In its drive to accelerate supercomputing and AI development via GPUs, Nvidia said this week it is expanding the number of application containers available on its GPU cloud.
The expansion seeks to combine cloud-based GPU processing with agile deployment of distributed applications on shared systems, the company noted in a blog post announcing nine new HPC containers. The GPU specialist said it now offers 35 containers for deep leaning, HPC and visualization applications.
Containers “have become a crucial tool in deploying applications on a shared cluster and speeding the work, especially for researchers and data scientists running AI workloads,” noted Chintan Patel, an Nvidia marketing manager. The company claims more than 27,000 users of its container registry.
Nvidia said it has added nine new HPC and visualization containers to its GPU cloud since last November’s Supercomputing Conference. One of them, PGI Compiler, is intended to help developers build HPC applications using multicore CPUs and Nvidia’s Tesla GPUs. Compilers and other tools in the HPC container can be used to develop what Patel called “performance-portable” HPC applications based on its CUDA Fortran parallel programming and other languages.
“Supercomputing has a dire need [for simplifying] the deployment of applications across all the segments,” Patel noted. “That’s because almost all supercomputing centers use environment modules to build, deploy, and launch applications.”
The GPU specialist is betting containers can help break the installation logjam. The elimination of installations means “users can pull the containers themselves and deploy an application in minutes compared to waiting for days for the advisory council to agree on an install and go through the actual process,” Patel added.

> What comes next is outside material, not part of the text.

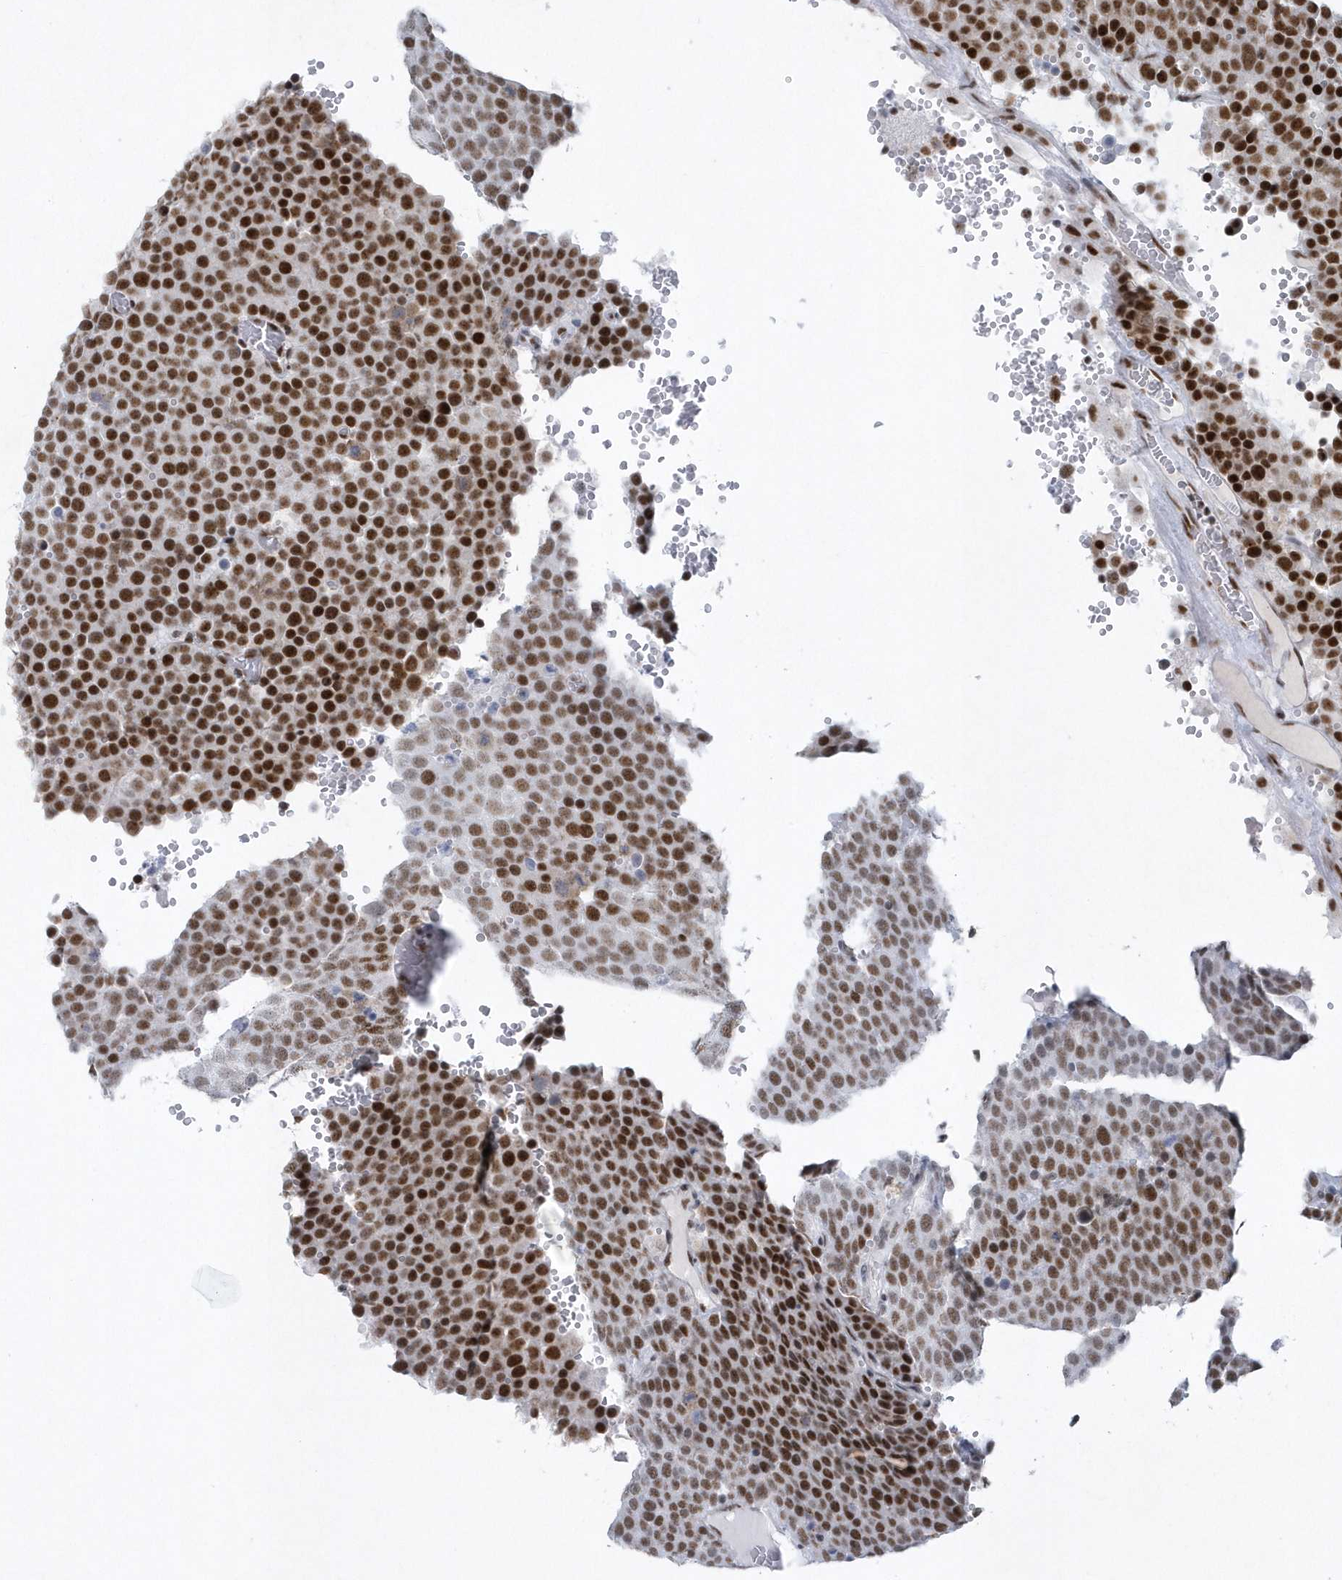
{"staining": {"intensity": "strong", "quantity": ">75%", "location": "nuclear"}, "tissue": "testis cancer", "cell_type": "Tumor cells", "image_type": "cancer", "snomed": [{"axis": "morphology", "description": "Seminoma, NOS"}, {"axis": "topography", "description": "Testis"}], "caption": "There is high levels of strong nuclear staining in tumor cells of testis cancer (seminoma), as demonstrated by immunohistochemical staining (brown color).", "gene": "DCLRE1A", "patient": {"sex": "male", "age": 71}}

Nvidia said it tested it GPU cloud containers on its DGX servers along with Nvidia graphics processors offered by cloud providers, including Amazon Web Services and the Google and Oracle clouds.
Nvidia is among a growing list of vendors focused on harnessing maturing application containers for AI and HPC workloads. Among them is startup Sylabs Inc., which is seeking to bring the open-source HPC container technology Singularity to mainstream enterprises. The startup that emerged from stealth mode earlier this year cites the rapid adoption of Singularity by scientific users and the transition to AI and other data-driven workloads.